Below, I recreate the same model as above using the statsmodels formula interface, and then use the outlier_test() method to calculate the studentized residuals. After that, I remove the six data points with studentized residuals more extreme than -3 or 3, and then refit the model.

# Fitting model
model = smf.ols("MEDV ~ ZN + I(ZN**2) + RM + I(RM**2) + ZN*RM + I(ZN*RM**2)", 
                data=boston_df)
result = model.fit()

# Getting studentized residuals
studentized_resids = result.outlier_test()

# Getting six data points with studentized residuals <-3 or >3
studentized_resids = \
    (studentized_resids
     .assign(student_resid_abs=abs(studentized_resids["student_resid"])))
outliers = \
    (studentized_resids
     .sort_values(by="student_resid_abs", ascending=False)
     .head(6))

# Removing these points from boston_df
boston_df_no_outliers = boston_df[~boston_df.index.isin(outliers.index)]
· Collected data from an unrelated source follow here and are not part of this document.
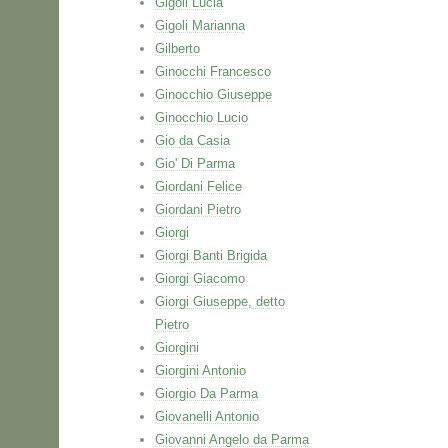
Gigoli Lucia
Gigoli Marianna
Gilberto
Ginocchi Francesco
Ginocchio Giuseppe
Ginocchio Lucio
Gio da Casia
Gio' Di Parma
Giordani Felice
Giordani Pietro
Giorgi
Giorgi Banti Brigida
Giorgi Giacomo
Giorgi Giuseppe, detto
Pietro
Giorgini
Giorgini Antonio
Giorgio Da Parma
Giovanelli Antonio
Giovanni Angelo da Parma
model_no_outliers = smf.ols("MEDV ~ ZN + ZN**2 + RM + I(RM**2) + ZN*RM + I(ZN*RM**2)",
                            data=boston_df_no_outliers)
result_no_outliers = model.fit()
result_no_outliers.summary()

After removing these 6 points, the $R^2$ statistic of the model jumps from .582 to 0.677, which is a notable improvement. Of course, in practice, care should be taken when removing outliers, and it should only be done within reason.

High leverage points

In contrast to outliers, high leverage points are those that have usual predictor values $x_i$. High level points can have drastic effects on model fit, so they are important to identify. We can calculate the leverage statistic to quantify the leverage of a point. However, it can be more useful to make use of statsmodels influence_plot method, which plots studentized residuals versus leverage.

Below, I’ll create such an influence plot.

model = smf.ols("MEDV ~ ZN + I(ZN**2) + RM + I(RM**2) + ZN*RM + I(ZN*RM**2)", 
                data=boston_df)
result = model.fit()

sm.graphics.influence_plot(result, size=6)

Points with a leverage statistic greater than the average are suspect. As such, data points 203, 283, 365, 354, and 204 clearly have high leverage and are likely strongly influencing our model fit.

Collinearity

In the regression context, collinearity among predictors can make it difficult to determine how each individual predictor is associated with the response, leading to reduced accuracy of the regression coefficient estimates

We can detect multicollinearity among our predictor variables by calculating each predictor’s variance inflation factor (VIF).

To do this, we can use the statsmodels variance_inflation_factor function.

>>> from statsmodels.stats.outliers_influence import variance_inflation_factor

>>> predictors = ["ZN", "ZN^2", "RM", "RM^2", "ZN*RM", "(ZN*RM)^2"]
>>> vifs = [variance_inflation_factor(exog=X_poly, exog_idx=i) for i in range(X_poly.shape[1])]

>>> pd.DataFrame(dict(predictor=predictors, vif=vifs))
   predictor          vif
0         ZN  2006.900702
1       ZN^2   123.275947
2         RM    96.513389
3       RM^2    11.965347
4      ZN*RM   139.454612
5  (ZN*RM)^2    98.352424

In general, a VIF above 5 or 10 indicates likely collinearity among our predictor variables. However, in this case, we have some pretty high VIF values. This occurrence is sometimes known as structural multicollinearity, and is a result of the polynomial terms in our regression model.

For a fairer comparison, we can view the VIF values when just ZN and RM are included.

>>> X = boston_df[["ZN", "RM"]].to_numpy()

>>> vifs = [variance_inflation_factor(exog=X, exog_idx=i) for i in range(X.shape[1])]
>>> predictors = ["ZN", "RM"]

>>> pd.DataFrame(dict(predictor=predictors, vif=vifs))
  predictor       vif
0        ZN  1.278583
1        RM  1.278583

From these last VIFs, we see that ZN and RM are not collinear, thus the accuracy of our coefficient estimates does not suffer.